*** Dataset Section Begins ***
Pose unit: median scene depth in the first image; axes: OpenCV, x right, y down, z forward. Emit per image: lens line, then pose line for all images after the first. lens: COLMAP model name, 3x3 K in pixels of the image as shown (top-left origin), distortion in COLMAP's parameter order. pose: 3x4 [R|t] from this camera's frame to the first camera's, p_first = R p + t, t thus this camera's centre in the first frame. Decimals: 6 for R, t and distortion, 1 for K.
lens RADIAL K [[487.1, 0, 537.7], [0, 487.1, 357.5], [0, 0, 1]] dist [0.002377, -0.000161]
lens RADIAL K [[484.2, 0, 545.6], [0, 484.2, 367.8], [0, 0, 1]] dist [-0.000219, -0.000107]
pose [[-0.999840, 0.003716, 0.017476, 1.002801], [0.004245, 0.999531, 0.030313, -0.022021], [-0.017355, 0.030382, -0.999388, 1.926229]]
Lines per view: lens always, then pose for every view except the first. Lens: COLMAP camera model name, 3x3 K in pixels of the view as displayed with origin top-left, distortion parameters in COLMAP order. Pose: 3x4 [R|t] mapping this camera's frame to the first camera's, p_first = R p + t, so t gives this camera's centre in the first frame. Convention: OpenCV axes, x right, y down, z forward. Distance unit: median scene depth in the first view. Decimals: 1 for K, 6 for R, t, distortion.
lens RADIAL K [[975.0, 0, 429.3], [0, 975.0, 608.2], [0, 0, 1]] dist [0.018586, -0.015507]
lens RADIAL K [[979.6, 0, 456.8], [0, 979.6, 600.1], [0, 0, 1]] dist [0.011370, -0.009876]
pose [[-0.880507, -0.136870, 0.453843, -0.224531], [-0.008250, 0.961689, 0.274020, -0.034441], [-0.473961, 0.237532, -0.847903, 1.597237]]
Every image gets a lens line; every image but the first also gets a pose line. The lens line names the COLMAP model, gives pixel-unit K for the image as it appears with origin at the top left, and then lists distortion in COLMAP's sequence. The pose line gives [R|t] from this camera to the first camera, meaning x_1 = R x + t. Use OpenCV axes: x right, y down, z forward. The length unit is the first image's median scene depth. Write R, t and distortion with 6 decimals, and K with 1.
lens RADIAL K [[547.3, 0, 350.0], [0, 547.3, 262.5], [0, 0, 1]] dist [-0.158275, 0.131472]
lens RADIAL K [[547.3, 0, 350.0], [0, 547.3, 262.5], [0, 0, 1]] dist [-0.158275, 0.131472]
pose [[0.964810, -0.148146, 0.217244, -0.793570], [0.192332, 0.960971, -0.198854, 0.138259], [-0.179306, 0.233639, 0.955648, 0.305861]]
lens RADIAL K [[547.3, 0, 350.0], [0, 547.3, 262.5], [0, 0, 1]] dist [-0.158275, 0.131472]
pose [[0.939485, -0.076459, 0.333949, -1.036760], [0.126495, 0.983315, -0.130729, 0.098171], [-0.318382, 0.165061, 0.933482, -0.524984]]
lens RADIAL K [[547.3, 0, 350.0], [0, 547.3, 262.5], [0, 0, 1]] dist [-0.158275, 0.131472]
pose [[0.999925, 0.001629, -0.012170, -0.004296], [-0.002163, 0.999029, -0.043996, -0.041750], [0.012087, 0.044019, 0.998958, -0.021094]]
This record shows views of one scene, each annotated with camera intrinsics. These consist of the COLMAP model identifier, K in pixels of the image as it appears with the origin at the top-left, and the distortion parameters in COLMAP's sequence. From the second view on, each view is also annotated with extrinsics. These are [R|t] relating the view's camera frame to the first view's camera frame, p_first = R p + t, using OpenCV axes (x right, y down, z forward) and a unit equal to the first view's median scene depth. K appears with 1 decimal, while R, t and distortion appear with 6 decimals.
*** Dataset Section Ends ***
Extract each entry in full and write it down exactly.

Result for this task |
Pose unit: median scene depth in the first image; axes: OpenCV, x right, y down, z forward. Emit per image: lens line, then pose line for all images after the first. lens: COLMAP model name, 3x3 K in pixels of the image as shown (top-left origin), distortion in COLMAP's parameter order. pose: 3x4 [R|t] from this camera's frame to the first camera's, p_first = R p + t, t thus this camera's centre in the first frame. Decimals: 6 for R, t and distortion, 1 for K.
lens RADIAL K [[487.1, 0, 537.7], [0, 487.1, 357.5], [0, 0, 1]] dist [0.002377, -0.000161]
lens RADIAL K [[484.2, 0, 545.6], [0, 484.2, 367.8], [0, 0, 1]] dist [-0.000219, -0.000107]
pose [[-0.999840, 0.003716, 0.017476, 1.002801], [0.004245, 0.999531, 0.030313, -0.022021], [-0.017355, 0.030382, -0.999388, 1.926229]]
Lines per view: lens always, then pose for every view except the first. Lens: COLMAP camera model name, 3x3 K in pixels of the view as displayed with origin top-left, distortion parameters in COLMAP order. Pose: 3x4 [R|t] mapping this camera's frame to the first camera's, p_first = R p + t, so t gives this camera's centre in the first frame. Convention: OpenCV axes, x right, y down, z forward. Distance unit: median scene depth in the first view. Decimals: 1 for K, 6 for R, t, distortion.
lens RADIAL K [[975.0, 0, 429.3], [0, 975.0, 608.2], [0, 0, 1]] dist [0.018586, -0.015507]
lens RADIAL K [[979.6, 0, 456.8], [0, 979.6, 600.1], [0, 0, 1]] dist [0.011370, -0.009876]
pose [[-0.880507, -0.136870, 0.453843, -0.224531], [-0.008250, 0.961689, 0.274020, -0.034441], [-0.473961, 0.237532, -0.847903, 1.597237]]
Every image gets a lens line; every image but the first also gets a pose line. The lens line names the COLMAP model, gives pixel-unit K for the image as it appears with origin at the top left, and then lists distortion in COLMAP's sequence. The pose line gives [R|t] from this camera to the first camera, meaning x_1 = R x + t. Use OpenCV axes: x right, y down, z forward. The length unit is the first image's median scene depth. Write R, t and distortion with 6 decimals, and K with 1.
lens RADIAL K [[547.3, 0, 350.0], [0, 547.3, 262.5], [0, 0, 1]] dist [-0.158275, 0.131472]
lens RADIAL K [[547.3, 0, 350.0], [0, 547.3, 262.5], [0, 0, 1]] dist [-0.158275, 0.131472]
pose [[0.964810, -0.148146, 0.217244, -0.793570], [0.192332, 0.960971, -0.198854, 0.138259], [-0.179306, 0.233639, 0.955648, 0.305861]]
lens RADIAL K [[547.3, 0, 350.0], [0, 547.3, 262.5], [0, 0, 1]] dist [-0.158275, 0.131472]
pose [[0.939485, -0.076459, 0.333949, -1.036760], [0.126495, 0.983315, -0.130729, 0.098171], [-0.318382, 0.165061, 0.933482, -0.524984]]
lens RADIAL K [[547.3, 0, 350.0], [0, 547.3, 262.5], [0, 0, 1]] dist [-0.158275, 0.131472]
pose [[0.999925, 0.001629, -0.012170, -0.004296], [-0.002163, 0.999029, -0.043996, -0.041750], [0.012087, 0.044019, 0.998958, -0.021094]]
This record shows views of one scene, each annotated with camera intrinsics. These consist of the COLMAP model identifier, K in pixels of the image as it appears with the origin at the top-left, and the distortion parameters in COLMAP's sequence. From the second view on, each view is also annotated with extrinsics. These are [R|t] relating the view's camera frame to the first view's camera frame, p_first = R p + t, using OpenCV axes (x right, y down, z forward) and a unit equal to the first view's median scene depth. K appears with 1 decimal, while R, t and distortion appear with 6 decimals.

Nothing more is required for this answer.